European Union Invitro Diagnostic Regulation (EU IVDR)

The European Union Invitro Diagnostic Regulation (EU IVDR) 2017/746 was released in May 2017, with a 5-year transition period to May 2022, for implementation. 

Like the EU MDR, this regulation was introduced to resolve and address a number of weaknesses in the Invitro Diagnostics Directive (IVDD) 98/79/EC which was established in 1998.  The EU IVDR 2017/746 is also a legally binding regulation across the EU member states. A fundamental revision of the Invitro Diagnostic Directive was made in order to establish a robust, transparent, predictable and sustainable regulatory framework that would ensure a high level of safety and health whilst supporting innovation. This Regulation sets high standards of quality and safety for in vitro diagnostic medical devices by ensuring, among other things, that data generated in performance studies are reliable and robust and that the safety of subjects participating in performance studies is protected. The EU IVDR consists of 157 pages.
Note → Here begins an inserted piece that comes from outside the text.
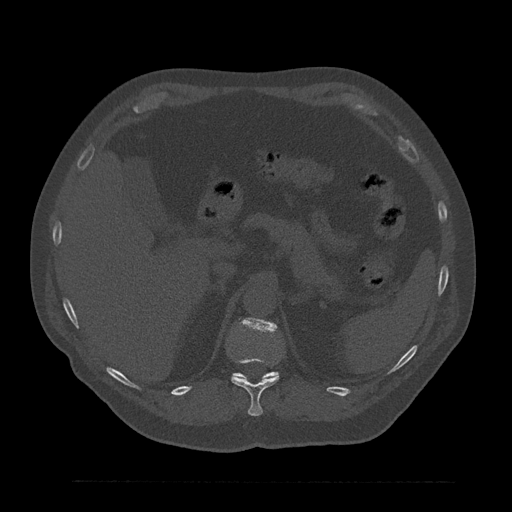
CT including the spine, one axial slice; position 270 of 797 along the scan axis; reconstruction kernel Br40s/3; 120 kVp; bone window (W 1800 / L 400 HU); 0.5 mm slice thickness; 512 × 512 image matrix, field of view 430 × 430 mm. Male patient, age 61 years. Case-level facts recorded for this patient, not image findings: primary cancer: prostate.
Outlined on this slice (semi-automatically segmented with operator editing):
- T11 vertebra: bounding box (x1, y1, x2, y2) in pixels: (231, 357, 279, 416)
- T12 vertebra: (234, 319, 279, 379)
The pages are numbered from page 176 as a continuation of pagination from the EU MDR whose last page number was 175. Pages 176 to 187 is the introduction with 101 recitals, pages 187 to 258 contain 10 Chapters with 113 Articles and pages 259 to 332 contain 15 Annexes. The recitals are explanatory text without any legal implications. The Articles and Annexes are requirements for compliance and conformity with the Annexes providing detailed requirements.  

CE Marking for EU MDR and EU IVDR

Products shipped must bear the CE marking to demonstrate compliance with the EU MDR and EU IVDR Regulations. The device must be shipped with a Declaration of Conformity.